Texte fourni
PADD : l’heure n’est plus au « en même temps » – Conseil de Métropole du 6 avril 2023 – Isabelle Hardy

Monsieur le Président, chers collègues,


Après les échanges dans nos Conseils Municipaux respectifs, nous sommes amenés à débattre aujourd’hui sur le Projet d’Aménagement et de Développement Durable (PADD), dont les orientations sont d’une importance capitale sur la réalisation du PLUIH, et donc sur l’aménagement du territoire qui sera conduit dans les années qui viennent.
Rappelons que notre collectivité vit une situation sans précédent. Tout un mandat de 2014 à 2020 pour élaborer un PLUIH et un PDU qui correspondaient à vos politiques d’urbanisme et de mobilité, essentielles pour donner le cap et le cadre aux acteurs qui coopèrent à l’avenir de notre collectivité. Et dans ce deuxième mandat on recommence à faire de même. Et tout ça comme si rien ne s’était passé, comme si tout allait bien.

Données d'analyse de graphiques
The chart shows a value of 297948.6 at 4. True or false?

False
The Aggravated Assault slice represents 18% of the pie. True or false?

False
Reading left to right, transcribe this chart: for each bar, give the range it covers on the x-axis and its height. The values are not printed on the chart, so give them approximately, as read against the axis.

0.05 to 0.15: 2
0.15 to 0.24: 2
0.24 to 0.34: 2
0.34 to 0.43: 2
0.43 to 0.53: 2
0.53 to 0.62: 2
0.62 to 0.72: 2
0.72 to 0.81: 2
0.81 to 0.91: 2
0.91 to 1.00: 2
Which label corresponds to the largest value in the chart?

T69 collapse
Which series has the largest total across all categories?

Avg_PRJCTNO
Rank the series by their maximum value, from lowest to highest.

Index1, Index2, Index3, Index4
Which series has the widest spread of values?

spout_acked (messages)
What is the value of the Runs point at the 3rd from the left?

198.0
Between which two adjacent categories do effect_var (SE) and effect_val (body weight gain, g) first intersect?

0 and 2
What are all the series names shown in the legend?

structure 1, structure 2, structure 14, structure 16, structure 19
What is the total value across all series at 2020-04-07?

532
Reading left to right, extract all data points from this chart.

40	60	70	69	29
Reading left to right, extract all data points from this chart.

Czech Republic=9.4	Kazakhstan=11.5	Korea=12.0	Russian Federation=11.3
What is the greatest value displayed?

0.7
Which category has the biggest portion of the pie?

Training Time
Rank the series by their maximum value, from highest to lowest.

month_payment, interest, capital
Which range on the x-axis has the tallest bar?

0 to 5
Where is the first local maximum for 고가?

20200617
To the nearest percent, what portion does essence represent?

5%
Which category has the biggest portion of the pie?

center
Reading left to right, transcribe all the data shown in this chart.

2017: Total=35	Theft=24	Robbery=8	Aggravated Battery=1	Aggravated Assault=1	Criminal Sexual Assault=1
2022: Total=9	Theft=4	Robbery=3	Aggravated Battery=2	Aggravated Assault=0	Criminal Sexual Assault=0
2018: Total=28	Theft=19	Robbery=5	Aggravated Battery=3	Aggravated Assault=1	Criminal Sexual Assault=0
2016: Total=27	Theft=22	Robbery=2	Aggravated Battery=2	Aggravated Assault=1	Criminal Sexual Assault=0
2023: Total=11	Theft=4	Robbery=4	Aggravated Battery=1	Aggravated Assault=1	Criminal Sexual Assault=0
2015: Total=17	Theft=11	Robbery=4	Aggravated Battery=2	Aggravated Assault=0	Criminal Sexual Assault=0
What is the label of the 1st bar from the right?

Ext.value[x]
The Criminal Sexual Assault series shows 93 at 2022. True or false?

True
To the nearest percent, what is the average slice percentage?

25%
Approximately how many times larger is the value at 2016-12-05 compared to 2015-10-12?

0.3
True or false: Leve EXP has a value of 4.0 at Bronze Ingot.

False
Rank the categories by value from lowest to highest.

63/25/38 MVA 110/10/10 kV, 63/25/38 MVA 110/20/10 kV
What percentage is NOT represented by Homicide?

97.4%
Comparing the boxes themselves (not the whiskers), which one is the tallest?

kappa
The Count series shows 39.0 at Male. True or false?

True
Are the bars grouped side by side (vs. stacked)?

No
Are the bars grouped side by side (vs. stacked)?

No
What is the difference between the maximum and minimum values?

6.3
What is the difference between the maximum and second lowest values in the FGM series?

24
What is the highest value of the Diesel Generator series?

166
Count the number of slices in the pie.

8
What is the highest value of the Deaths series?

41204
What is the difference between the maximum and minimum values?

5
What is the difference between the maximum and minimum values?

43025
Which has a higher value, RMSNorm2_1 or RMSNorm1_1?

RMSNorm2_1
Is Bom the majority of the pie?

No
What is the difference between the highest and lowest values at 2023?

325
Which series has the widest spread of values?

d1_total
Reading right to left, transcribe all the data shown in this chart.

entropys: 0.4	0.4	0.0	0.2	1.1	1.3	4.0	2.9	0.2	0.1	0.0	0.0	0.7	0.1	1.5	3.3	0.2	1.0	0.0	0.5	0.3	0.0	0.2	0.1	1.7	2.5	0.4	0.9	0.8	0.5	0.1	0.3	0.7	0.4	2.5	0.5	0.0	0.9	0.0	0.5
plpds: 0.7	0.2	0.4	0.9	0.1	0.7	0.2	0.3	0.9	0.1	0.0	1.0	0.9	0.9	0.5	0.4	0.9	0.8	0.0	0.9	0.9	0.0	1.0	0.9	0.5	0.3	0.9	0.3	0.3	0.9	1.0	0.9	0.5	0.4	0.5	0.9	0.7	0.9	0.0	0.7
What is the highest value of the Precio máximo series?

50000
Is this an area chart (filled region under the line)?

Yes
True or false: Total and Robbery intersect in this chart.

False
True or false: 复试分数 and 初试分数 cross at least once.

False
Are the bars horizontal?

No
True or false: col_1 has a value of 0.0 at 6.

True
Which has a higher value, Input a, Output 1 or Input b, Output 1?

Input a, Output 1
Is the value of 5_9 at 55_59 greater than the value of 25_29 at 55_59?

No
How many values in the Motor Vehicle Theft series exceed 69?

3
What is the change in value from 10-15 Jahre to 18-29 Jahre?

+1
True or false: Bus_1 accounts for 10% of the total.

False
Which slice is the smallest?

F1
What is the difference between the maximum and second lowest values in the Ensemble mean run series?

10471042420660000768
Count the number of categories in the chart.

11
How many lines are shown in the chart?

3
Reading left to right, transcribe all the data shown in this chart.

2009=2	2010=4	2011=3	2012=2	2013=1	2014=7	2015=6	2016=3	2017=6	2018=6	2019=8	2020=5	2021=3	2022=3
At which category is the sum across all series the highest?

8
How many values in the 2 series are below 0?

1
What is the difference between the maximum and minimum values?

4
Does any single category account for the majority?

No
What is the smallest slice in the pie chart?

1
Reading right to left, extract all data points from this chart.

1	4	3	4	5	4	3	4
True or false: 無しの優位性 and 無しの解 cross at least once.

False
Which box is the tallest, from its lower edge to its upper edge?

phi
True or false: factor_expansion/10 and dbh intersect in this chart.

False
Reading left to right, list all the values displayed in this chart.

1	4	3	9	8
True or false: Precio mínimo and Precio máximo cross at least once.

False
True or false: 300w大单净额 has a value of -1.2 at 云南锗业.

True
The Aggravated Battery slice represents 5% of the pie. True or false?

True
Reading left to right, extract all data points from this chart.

Questions à traiter
**a.** Recopiez le passage de l'intervention sur le PADD qui commence à « Monsieur le Président, chers » et se termine à « tout allait bien. ».
**b.** Mettez dans un tableau Markdown à deux colonnes, « N° » et « Ligne », les lignes de données d'analyse de graphiques, en commençant au début de ces données et en terminant à la ligne contenant « Reading left to right, transcribe this », sans les lignes vides.
L'intervention sur le PADD et les lignes de données forment deux ensembles indépendants.

Réponses
**a.**
Monsieur le Président, chers collègues,


Après les échanges dans nos Conseils Municipaux respectifs, nous sommes amenés à débattre aujourd’hui sur le Projet d’Aménagement et de Développement Durable (PADD), dont les orientations sont d’une importance capitale sur la réalisation du PLUIH, et donc sur l’aménagement du territoire qui sera conduit dans les années qui viennent.
Rappelons que notre collectivité vit une situation sans précédent. Tout un mandat de 2014 à 2020 pour élaborer un PLUIH et un PDU qui correspondaient à vos politiques d’urbanisme et de mobilité, essentielles pour donner le cap et le cadre aux acteurs qui coopèrent à l’avenir de notre collectivité. Et dans ce deuxième mandat on recommence à faire de même. Et tout ça comme si rien ne s’était passé, comme si tout allait bien.

**b.**
| N° | Ligne |
|---|---|
| 1 | The chart shows a value of 297948.6 at 4. True or false? |
| 2 | False |
| 3 | The Aggravated Assault slice represents 18% of the pie. True or false? |
| 4 | False |
| 5 | Reading left to right, transcribe this chart: for each bar, give the range it covers on the x-axis and its height. The values are not printed on the chart, so give them approximately, as read against the axis. |